Intel's Own "Coopetition" Contradiction: Notably, Intel's upcoming Nova Lake processor reportedly outsources its compute chiplets to TSMC's 2nm process. That is to say, Intel is both TSMC's competitor (in foundry business) and TSMC's customer (CPU chiplet outsourcing). This "coopetition" relationship complicates Intel's role in the "de-TSMC-ization" narrative—it itself has not yet fully escaped dependence on TSMC.

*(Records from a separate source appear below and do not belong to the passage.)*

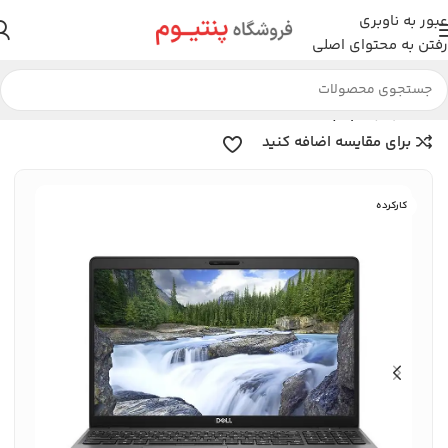
عبور به ناوبری
رفتن به محتوای اصلی
خانه
لپتاپ
لپتاپ استوک
برای مقایسه اضافه کنید
کارکرده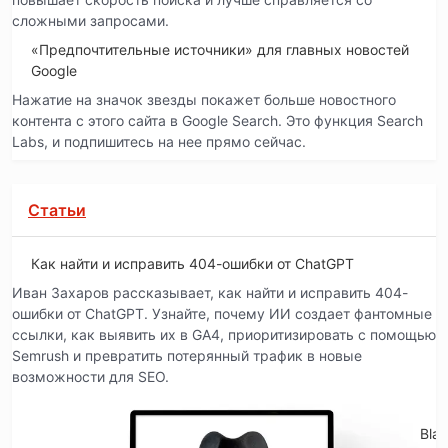
сложными запросами.
«Предпочтительные источники» для главных новостей
Google
Нажатие на значок звезды покажет больше новостного
контента с этого сайта в Google Search. Это функция Search
Labs, и подпишитесь на нее прямо сейчас.
Статьи
Как найти и исправить 404-ошибки от ChatGPT
Иван Захаров рассказывает, как найти и исправить 404-
ошибки от ChatGPT. Узнайте, почему ИИ создает фантомные
ссылки, как выявить их в GA4, приоритизировать с помощью
Semrush и превратить потерянный трафик в новые
возможности для SEO.
Blac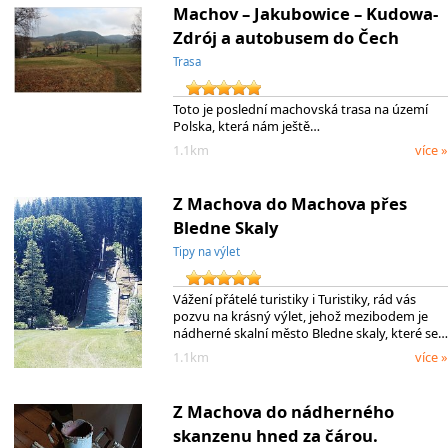
Machov – Jakubowice – Kudowa-
Zdrój a autobusem do Čech
Trasa
Toto je poslední machovská trasa na území
Polska, která nám ještě…
1.1km
více »
Z Machova do Machova přes
Bledne Skaly
Tipy na výlet
Vážení přátelé turistiky i Turistiky, rád vás
pozvu na krásný výlet, jehož mezibodem je
nádherné skalní město Bledne skaly, které se…
1.1km
více »
Z Machova do nádherného
skanzenu hned za čárou.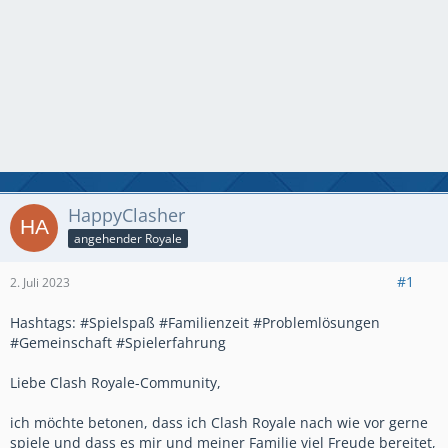
HappyClasher
angehender Royale
#1
2. Juli 2023
Hashtags: #Spielspaß #Familienzeit #Problemlösungen
#Gemeinschaft #Spielerfahrung
Liebe Clash Royale-Community,
ich möchte betonen, dass ich Clash Royale nach wie vor gerne
spiele und dass es mir und meiner Familie viel Freude bereitet,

Geopolitical Risk Transfer, Not Elimination: Relocating AI chip production from Taiwan to the U.S. indeed reduces the supply chain disruption risk from cross-strait conflict. But new risks follow: U.S. political uncertainty (trade policy, industrial policy continuity), and Intel Foundry's own technical execution risk. Supply chain security is a dynamic balance, not a one-time solution.
VI. Conclusion
Google's 3-million-TPU order to Intel is a watershed event for the AI chip supply chain transitioning from "efficiency-first" to "security-first." It marks Intel 18A process and advanced packaging technologies (EMIB + Foveros) formally entering the global top-tier AI chip supply chain system, and also marks TSMC's exclusive monopoly in advanced AI chip manufacturing facing its first substantive challenge.
From a more macro perspective, this event reveals that "foundry capacity outside Taiwan, China" is transitioning from concept to reality. As leading AI chip buyers like Google, and potentially NVIDIA, continue advancing supplier diversification, global semiconductor manufacturing capacity will be redistributed along geopolitical axes. The United States, Japan, and Germany are becoming new chip manufacturing clusters, and the single-region supply chain risk of Taiwan, China will thus be gradually diluted—but this process will take at least 5-10 years to complete.
For the industry competitive landscape, the revival of Intel Foundry will reshape the competitive factors of global semiconductor foundry: pure process leadership (like TSMC's N3/N2) is no longer sufficient to win; packaging co-optimization capability, geographic security attributes, and supply chain resilience will become new competitive dimensions. TSMC needs to find a new positioning in this new era, while Intel stands at the most critical turning point in its foundry business history.